Marcelo Torelly, investigador da Faculdade de Direito da Universidade de Brasília e ex-diretor de Memória e Cooperação Internacional da Comissão de Anistia, destacou em conversa com Página/12 o passo que significou o trabalho da comissão criada no governo de (Dilma) Rousseff. “A Comissão da Verdade recompilou muitas das violações aos direitos humanos das duas comissões anteriores (de Anistia e de Desaparecidos), e reconheceu outros crimes como produto de sua investigação. São graves violações aos direitos humanos que, segundo o direito internacional, não podem receber anistia”. Torelly esclareceu que a Comissão da Verdade recomendou que o Poder Judiciário interprete corretamente a Lei de Anistia, cuja vigência foi confirmada pelo Supremo Tribunal Federal (STF) em 2010. “A comissão não questiona a Lei de Anistia como tal, uma vez que esta foi uma vitória social relevante e permitiu o regresso ao Brasil dos exilados e a saída de muitos militantes da clandestinidade e foi um primeiro passo rumo à democracia. O que diz é que a interpretação que o Poder Judiciário deu à Lei, dizendo que é ‘bilateral’, é equivocada e incompatível com o direito internacional”.

Continua em espanhol (com traduções pontuais):

En 1995, durante el gobierno de Fernando Henrique Cardoso, se creó la Comisión sobre Muertos y Desaparecidos Políticos, que reconoció que al menos 135 desaparecidos fueron asesinados por militares. En 2001, Cardoso reglamentó la Comisión de Amnistía que se encargó de documentar los casos y fijar los montos (fixar os valores das indenizações) de las reparaciones a las víctimas. Posteriormente, un fallo (uma sentença, decisão) de la Corte Interamericana de Derechos Humanos (CIDH) de 2010 condenó la amnistía bilateral, señalando que los crímenes de lesa humanidad, o sea (ou seja) los que se cometieron desde el Estado, son imprescriptibles.

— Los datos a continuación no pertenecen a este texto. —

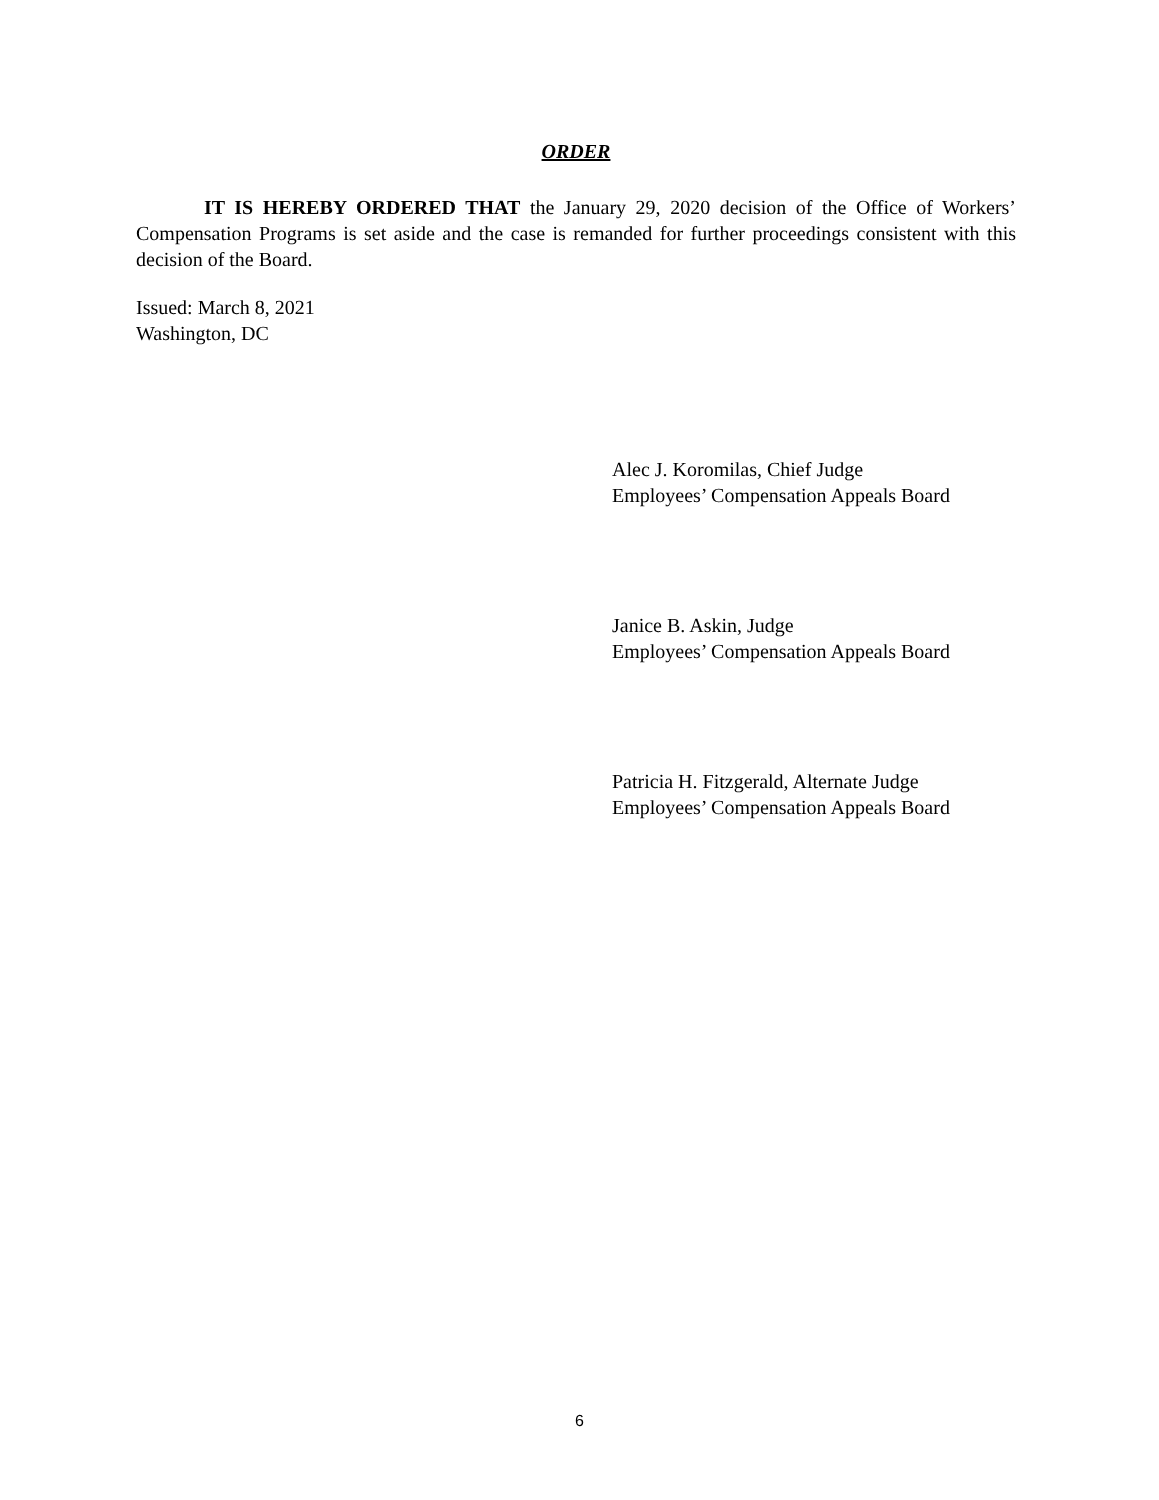ORDER
IT IS HEREBY ORDERED THAT the January 29, 2020 decision of the Office of Workers’ Compensation Programs is set aside and the case is remanded for further proceedings consistent with this decision of the Board.
Issued: March 8, 2021
Washington, DC
Alec J. Koromilas, Chief Judge
Employees’ Compensation Appeals Board
Janice B. Askin, Judge
Employees’ Compensation Appeals Board
Patricia H. Fitzgerald, Alternate Judge
Employees’ Compensation Appeals Board
6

Para Torelly, no le corresponde a la presidencia de la república, pero sí a los tribunales y la Corte Suprema (STF), responder a la Comisión de la Verdad. “Después del fallo (da decisão) Gomes Lund de la Corte Interamericana de Derechos Humanos, la Fiscalía Federal (Ministério Público Federal) ha iniciado 190 investigaciones criminales y está enviando denuncias a las Cortes locales. Además, el Supremo Tribunal Federal tiene dos (2) procesos donde puede cambiar (mudar) su interpretación pro impunidad. El primero es la Acción de Incumplimiento de Precepto Fundamental (ADPF 153), donde se solicita que se compatibilice la primera decisión del Supremo, que afirma que la amnistía es bilateral, con el fallo (com a decisão) internacional. En la segunda, la ADPF 320, se pide a la Corte que excluya del ámbito de la amnistía las graves violaciones a los derechos humanos por parte de los agentes del Estado, otra vez citando la decisión internacional”.

La Justicia penal ya ha aceptado varias acusaciones de fiscales (procuradores, promotores) contra represores, pero éstas aún están en trámite o (ou) han sido rechazadas en otras instancias. Torelly se mostró entre cauteloso y escéptico. “No creo que en Brasil algún día pase (aconteça) lo mismo que en la Argentina, con juicios (julgamentos) generalizados, pero quizás algo como en Chile, con una combinación entre amnistía y juicios (julgamentos)”.

En Brasil, 50 años después del golpe de Estado, se mantiene la impunidad de los represores, pero se logró dar un paso en materia de verdad y reparación a las víctimas. La prensa dominante espera que sea el punto final, los organismos de derechos humanos reclaman que sea un punto de partida.